Best State to Form a US LLC as a Non-Resident (2026)
Wyoming, Delaware, New Mexico, or somewhere else? A practical breakdown of where non-residents should form a US LLC in 2026 — and the factors that actually matter.
If you are a non-resident forming a US LLC, the first question is almost always: which state? The honest answer is that for most non-resident founders the state matters far less than the internet makes it sound — but a few real differences are worth understanding before you file.
What actually matters when choosing a state
Because a US LLC owned by a non-resident with no US physical presence or employees usually has no state-level income tax exposure in the formation state, the decision often comes down to cost, privacy, annual maintenance, and how easily you can open banking and payment accounts.
- Formation and annual fees — these vary widely by state
- Privacy — whether your name appears on the public record
- Annual reports and franchise taxes — ongoing admin and cost
- Reputation with banks and payment processors
- Whether you have any real nexus (an office, staff, or inventory) in a specific state
Wyoming: the default for most solo founders
Wyoming is the most common pick for bootstrapped and solo non-resident founders. It has low formation and annual fees, no state income tax, strong privacy (members are not listed publicly), and a simple annual report. For a typical online business — agency, SaaS, e-commerce, consulting — Wyoming is hard to beat on cost and simplicity.

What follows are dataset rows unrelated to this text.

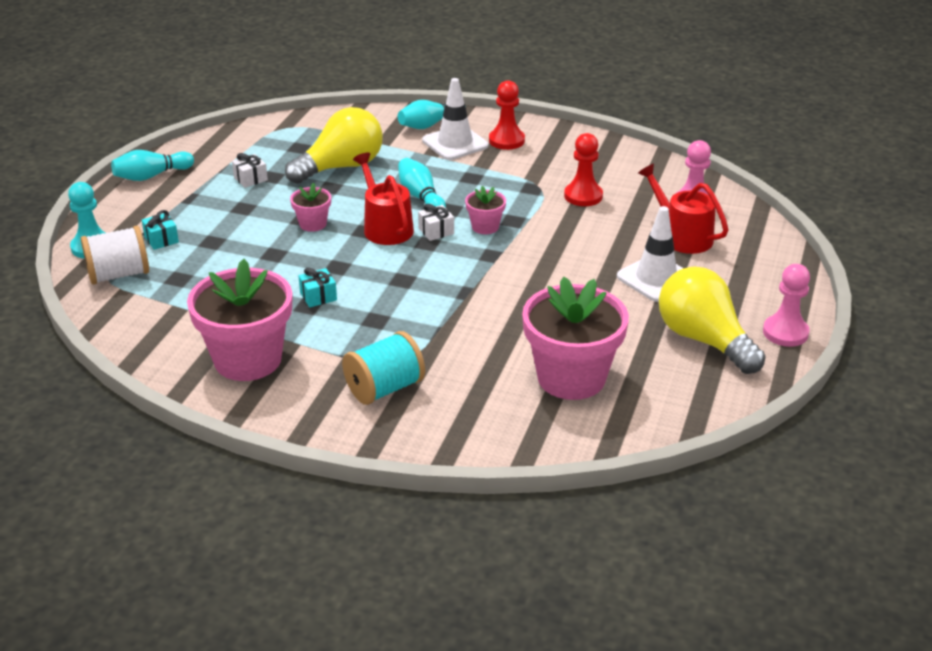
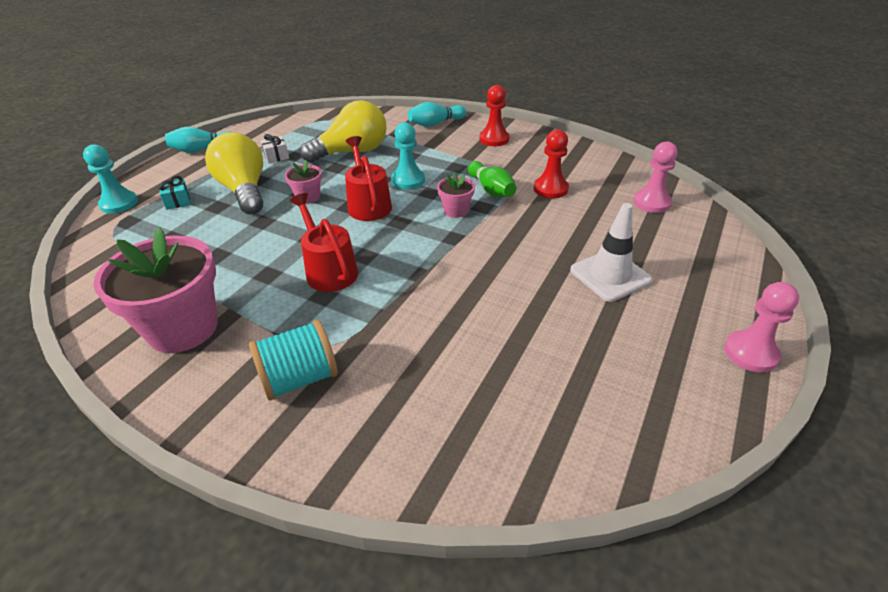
camera: 10 degrees right, 5 degrees up
white spool [81,226,149,285] -> none
turquoise gift [299,267,337,308] -> none
turquoise bowling pin [398,158,446,208] -> turquoise pawn [391,122,425,190]
white gift [418,204,454,241] -> none
white traffic cone [422,78,488,160] -> none
pink flower pot [522,277,629,400] -> none
red watering can [638,163,729,254] -> red watering can moved to [290,193,358,292]
yellow light bulb [659,267,766,374] -> yellow light bulb moved to [205,132,263,215]
none -> green bowling pin [468,161,516,197]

Delaware: built for raising venture capital
Delaware is the standard for startups that plan to raise from US venture investors. Its Court of Chancery and well-developed corporate law are what investors expect. If you are forming an LLC for a lifestyle or cash-flow business, Delaware's higher franchise tax and added complexity usually are not worth it. If you are on a venture track, it often is — and you may want a C-Corp rather than an LLC.
New Mexico and other low-cost options
New Mexico is sometimes used for its low cost and no annual report requirement. It can work for very simple setups, but banks and processors are most comfortable with Wyoming and Delaware, so the small savings can cost you elsewhere. As a rule, optimize for smooth banking over saving a few dollars on filing fees.
The mistake to avoid
The most expensive mistake is not the state you choose — it is treating formation as the finish line. An LLC with no EIN, no bank account, and no Form 5472 plan is not operational. Choose a state that makes banking and compliance easy, then move straight into EIN, banking, and payment setup.
So which should you pick?
For most non-resident founders running an online business: Wyoming. If you are raising venture capital from US investors: Delaware, likely as a C-Corp. Either way, the state is a small decision inside a larger setup — the parts that actually stall founders are the EIN, banking, and ongoing filings.

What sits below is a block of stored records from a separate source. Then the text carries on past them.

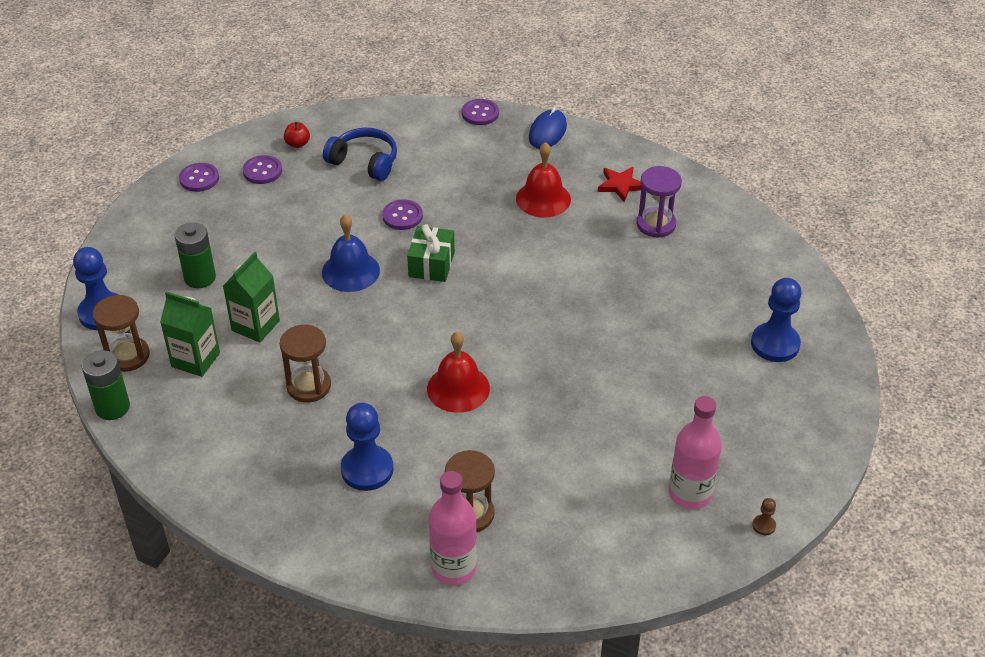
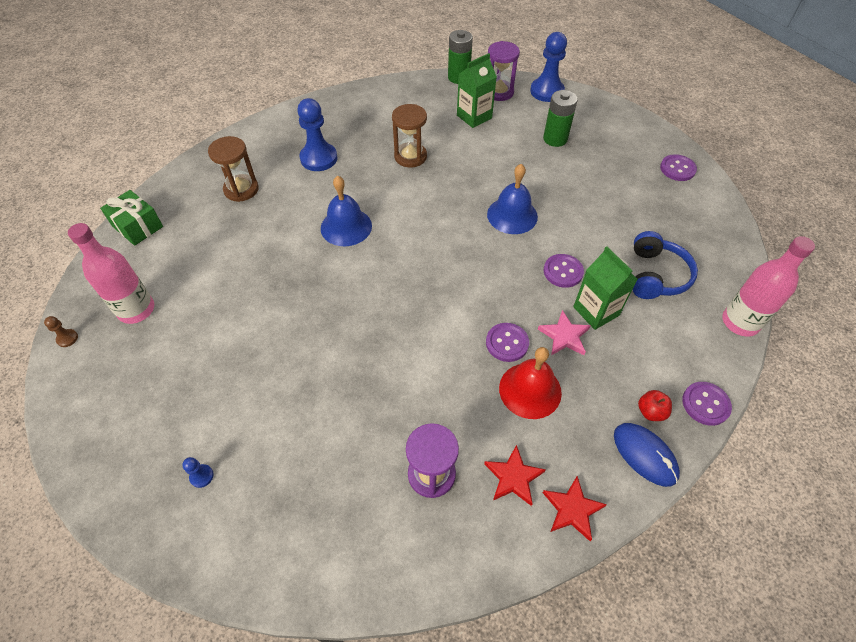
camera: 120 degrees right, 10 degrees up
brown hourglass [93,295,150,372] -> purple hourglass [488,41,520,101]
green carton [223,252,280,342] -> green carton moved to [573,246,638,330]
purple button [243,155,282,184] -> purple button moved to [486,323,529,362]
red apple [284,122,310,148] -> red apple moved to [638,390,672,421]
blue headphones [323,128,397,181] -> blue headphones turned 45 degrees counterclockwise [633,231,698,299]
green gift [407,224,455,282] -> green gift moved to [100,190,163,246]
red bell [427,332,490,413] -> blue bell [321,176,372,246]
pink bottle [429,471,477,585] -> pink bottle moved to [722,236,815,336]
blue pawn [751,278,801,362] -> blue pawn [182,457,214,488], size x0.43
none -> pink star [538,310,591,356]
none -> red star [543,476,607,541]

This article is general information, not legal or tax advice. Your situation may create nexus or filing obligations that change the answer — review your specifics with a properly licensed professional.
Frequently asked questions
Do non-residents pay state income tax on a US LLC?
A US LLC owned by a non-resident with no US presence, staff, or inventory typically has no state income tax in the formation state. Federal obligations and Form 5472 still apply. Always confirm your specifics with a licensed advisor.
Is Wyoming or Delaware better for a solo founder?
For a bootstrapped solo founder running an online business, Wyoming is usually better on cost, privacy, and simplicity. Delaware mainly makes sense if you plan to raise from US venture investors.
Can I change my LLC's state later?
Yes — you can redomesticate or dissolve and re-form, but it adds cost and admin. It is cheaper to choose well up front, which is why banking-friendliness matters more than tiny fee differences.